_Text provided:_

##########

# 1898 King Chainless or ?



## oldspoke (Feb 8, 2021)

Hello Folks,

I have a rather odd chinless bicycle that I am trying to identify. It has a strong resemblance to the King Chainless that was offered by Featherstone in their 1898 catalog. There is no head badge nor a decal nor any evidence of it having had either. The paint and plate appear to be original. I haven't found a serial number on the frame. The drive is unusual - like a locomotive. It has two forward speeds, high/low, and a neutral position where the cranks freewheel for coasting actuated by a shift rod.

I've enclosed a page from _The Wheel_ of February 25 1898 describing the King Chainless offered by Featherstone. The lower bottom bracket area on my bike (pictured) is different than the _Wheel _advertisement. My bike has a triangular bb as compared to the add bike which is circular. The add bike,the King by Featherstone, appears to have a head badge. 

More photos can be seen here www.velocipedegallery.com . It's an odd bird. Perhaps an earlier model year or ???

Thanks for any thoughts.

Glenn


----------



## catfish (Feb 8, 2021)

Beautiful machine !!!!!


----------



## fordmike65 (Feb 8, 2021)




----------



## fordmike65 (Feb 8, 2021)

##########

_Data section:_

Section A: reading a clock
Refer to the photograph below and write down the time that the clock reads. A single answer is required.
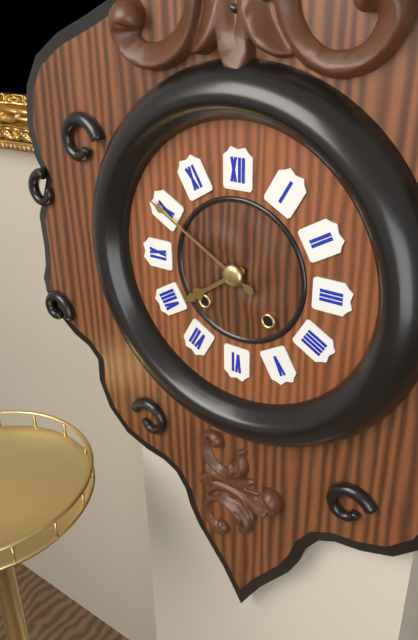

##########

_Required task:_
Repeat the part of the chainless bicycle thread starting at "I have a rather" and ending at "a shift rod.".

_Exercise answer:_
I have a rather odd chinless bicycle that I am trying to identify. It has a strong resemblance to the King Chainless that was offered by Featherstone in their 1898 catalog. There is no head badge nor a decal nor any evidence of it having had either. The paint and plate appear to be original. I haven't found a serial number on the frame. The drive is unusual - like a locomotive. It has two forward speeds, high/low, and a neutral position where the cranks freewheel for coasting actuated by a shift rod.